Last October I received a comment in my About Me section from someone named Michelle, from Leopard Studios in London, asking if I wanted to be on a show, maybe I had heard of it? House Hunters International portrays the lives of a couple who are searching for a new place to rent/buy in a country they have recently relocated to. Was I interested?

“What a scam”, I thought, as I frantically Google searched this Michelle lady for signs of actually existing. When I found her, verified that Leopard indeed owns most of the shows on HGTV, and this was in fact not appearing to be a scam, I got sort of excited.

To be chosen we had to interview with a couple of producers, then make a short video telling the crew about ourselves and our move to New Zealand. These were all facts they knew of course, but I imagine they needed to screen us to ensure we were visually appealing enough for the American viewer’s eyeballs.

So we made our funny video. We signed quite a few papers. And we were chosen. This all happened within a few weeks, and we were advised filming would be in January, as the crew all had requested Christmas and New Years off. Lazy.

We were excited, and distracted. Summer started. Racing happened. Scott broke his ribs. Christmas and New Years came and went. And suddenly it was time to do this thing!

We got a text the night before shooting from our director, John. He and the camera man (also John) and Grant, the sound guy and Zack, the… well… the lighting guy/driver/coffee getter/hair fixer… kind of the bitch, really… would meet us the following day at the end of the street near our house. OK? OK.

The following morning was gray and drizzly. Typical Christchurch summer. Convinced that if I willed the sun to come out it would, I wore shorts and a tank top. (It didn’t.)

DATA:
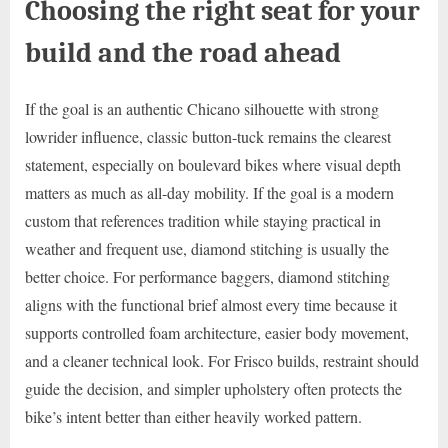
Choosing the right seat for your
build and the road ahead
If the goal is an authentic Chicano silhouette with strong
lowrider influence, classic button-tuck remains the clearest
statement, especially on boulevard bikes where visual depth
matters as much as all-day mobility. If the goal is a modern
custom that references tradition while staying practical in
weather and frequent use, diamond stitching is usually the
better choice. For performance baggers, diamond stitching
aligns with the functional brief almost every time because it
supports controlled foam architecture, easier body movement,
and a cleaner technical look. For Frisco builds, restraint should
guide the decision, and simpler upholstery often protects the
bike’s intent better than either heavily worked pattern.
--
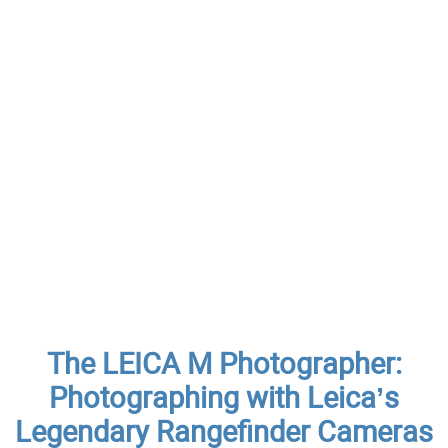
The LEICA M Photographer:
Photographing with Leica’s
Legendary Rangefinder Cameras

EXERCISE DETAILS: Rewrite the House Hunters International text from "To be chosen" up to and including "do this thing!", changing "papers" to "forms".

EXERCISE OUTPUT:
To be chosen we had to interview with a couple of producers, then make a short video telling the crew about ourselves and our move to New Zealand. These were all facts they knew of course, but I imagine they needed to screen us to ensure we were visually appealing enough for the American viewer’s eyeballs.

So we made our funny video. We signed quite a few forms. And we were chosen. This all happened within a few weeks, and we were advised filming would be in January, as the crew all had requested Christmas and New Years off. Lazy.

We were excited, and distracted. Summer started. Racing happened. Scott broke his ribs. Christmas and New Years came and went. And suddenly it was time to do this thing!